Hi jing66wu@yahoo.com,

As per Kaloian's last comment, I'm resolving this ticket since the issue appears to be caused by a hardware defect. Please let us know if you see the error again after removing a32 from your cluster.

Kind regards,
Thomas

Comment by Kaloian Manassiev [ 09/Feb/17 ]

The error messages will look the same, but I am confident that if a32 is out of the picture you will not experience it anymore.

Comment by Jing Wu [ 09/Feb/17 ]

Kal,

We are setting up monitor job to watch mongos.log to capture this issue. Since I upgrade server to V3.2.12, I am not sure if error message will change..

Can you let me know what's mongos error messages will be look like after config.shards collection is updated with empty host:port ?

Thanks,

Jing

Comment by Kaloian Manassiev [ 08/Feb/17 ]

Thanks - this might indicate some hardware problem with a32.

Please see if the problem continues happening with this mongos host taken offline. In the mean time I have filed SERVER-27949 to ensure that one faulty mongos cannot write bad data impacting other cluster members.

-Kal.

Comment by Jing Wu [ 08/Feb/17 ]

Kal,

The 3 occurances were happened on mongos on a32. The 2nd and 3rd were not on isMatser() issue, but did complain bad data, see attached mongos_a32 log.

Thanks,

Jing

Comment by Kaloian Manassiev [ 08/Feb/17 ]

Yes, you can directly upgrade to 3.2 and continue to use the legacy 3-config server setup with MMAP V1, there is no requirement to change the storage engine to WT. Switching the config servers to WT is only required when changing the config server to use replica sets (which we highly recommend you do, but is not required).

The task:
Write out the MongoDB ticket thread from "As per Kaloian's" up to and including "from your cluster.", keeping every word and character unchanged.

Dataset content:
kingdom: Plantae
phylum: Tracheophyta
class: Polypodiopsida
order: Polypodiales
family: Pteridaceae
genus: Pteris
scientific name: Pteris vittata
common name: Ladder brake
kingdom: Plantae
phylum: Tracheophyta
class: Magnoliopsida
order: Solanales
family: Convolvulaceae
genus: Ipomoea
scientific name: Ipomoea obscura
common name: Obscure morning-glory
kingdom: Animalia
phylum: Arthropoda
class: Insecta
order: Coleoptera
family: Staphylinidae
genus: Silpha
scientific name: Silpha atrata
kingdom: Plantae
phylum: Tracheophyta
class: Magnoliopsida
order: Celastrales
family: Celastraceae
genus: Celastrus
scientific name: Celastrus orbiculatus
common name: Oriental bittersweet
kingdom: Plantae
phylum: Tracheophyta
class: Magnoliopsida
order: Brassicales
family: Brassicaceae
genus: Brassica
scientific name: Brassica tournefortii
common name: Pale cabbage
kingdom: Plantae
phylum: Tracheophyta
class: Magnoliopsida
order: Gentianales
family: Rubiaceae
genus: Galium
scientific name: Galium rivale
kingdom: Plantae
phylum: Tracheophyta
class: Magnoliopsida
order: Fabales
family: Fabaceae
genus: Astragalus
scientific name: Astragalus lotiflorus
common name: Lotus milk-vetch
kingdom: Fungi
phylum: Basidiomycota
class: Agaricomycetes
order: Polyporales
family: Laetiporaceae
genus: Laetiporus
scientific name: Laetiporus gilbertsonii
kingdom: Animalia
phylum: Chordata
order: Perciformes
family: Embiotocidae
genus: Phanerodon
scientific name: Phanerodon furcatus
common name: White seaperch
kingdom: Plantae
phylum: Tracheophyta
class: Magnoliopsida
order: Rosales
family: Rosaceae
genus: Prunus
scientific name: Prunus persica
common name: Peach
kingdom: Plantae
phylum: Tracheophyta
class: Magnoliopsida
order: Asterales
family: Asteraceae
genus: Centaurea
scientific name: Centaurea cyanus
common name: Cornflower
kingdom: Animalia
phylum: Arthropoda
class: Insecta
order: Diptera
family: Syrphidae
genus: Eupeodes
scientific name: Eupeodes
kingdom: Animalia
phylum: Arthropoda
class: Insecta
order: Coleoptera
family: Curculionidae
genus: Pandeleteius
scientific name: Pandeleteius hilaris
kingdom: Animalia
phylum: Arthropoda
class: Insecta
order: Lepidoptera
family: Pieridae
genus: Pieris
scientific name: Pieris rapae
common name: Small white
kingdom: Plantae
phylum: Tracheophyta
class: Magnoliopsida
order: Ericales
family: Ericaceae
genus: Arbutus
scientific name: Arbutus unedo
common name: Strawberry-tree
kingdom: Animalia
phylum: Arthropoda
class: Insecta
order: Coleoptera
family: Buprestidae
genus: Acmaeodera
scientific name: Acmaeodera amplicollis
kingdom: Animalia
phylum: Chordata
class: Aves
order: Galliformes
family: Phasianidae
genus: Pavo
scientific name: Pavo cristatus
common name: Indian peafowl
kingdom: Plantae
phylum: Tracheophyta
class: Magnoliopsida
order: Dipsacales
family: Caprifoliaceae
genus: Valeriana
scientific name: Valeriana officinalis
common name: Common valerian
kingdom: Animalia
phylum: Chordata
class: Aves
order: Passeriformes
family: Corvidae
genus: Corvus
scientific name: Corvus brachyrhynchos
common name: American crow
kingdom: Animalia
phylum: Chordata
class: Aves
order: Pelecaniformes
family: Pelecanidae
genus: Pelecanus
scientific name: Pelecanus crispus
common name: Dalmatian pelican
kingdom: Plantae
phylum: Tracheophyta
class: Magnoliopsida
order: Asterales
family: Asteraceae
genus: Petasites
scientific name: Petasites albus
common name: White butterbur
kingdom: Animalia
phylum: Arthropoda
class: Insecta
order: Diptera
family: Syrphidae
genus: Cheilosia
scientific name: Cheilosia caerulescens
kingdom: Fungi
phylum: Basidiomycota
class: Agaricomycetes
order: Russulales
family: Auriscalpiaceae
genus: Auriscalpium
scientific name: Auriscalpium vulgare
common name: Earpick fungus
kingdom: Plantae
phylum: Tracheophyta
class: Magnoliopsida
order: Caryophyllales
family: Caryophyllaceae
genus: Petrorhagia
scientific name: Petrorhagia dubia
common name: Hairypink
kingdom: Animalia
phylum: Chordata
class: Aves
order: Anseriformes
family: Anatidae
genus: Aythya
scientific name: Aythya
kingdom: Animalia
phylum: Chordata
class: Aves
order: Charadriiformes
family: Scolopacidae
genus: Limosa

In response:
As per Kaloian's last comment, I'm resolving this ticket since the issue appears to be caused by a hardware defect. Please let us know if you see the error again after removing a32 from your cluster.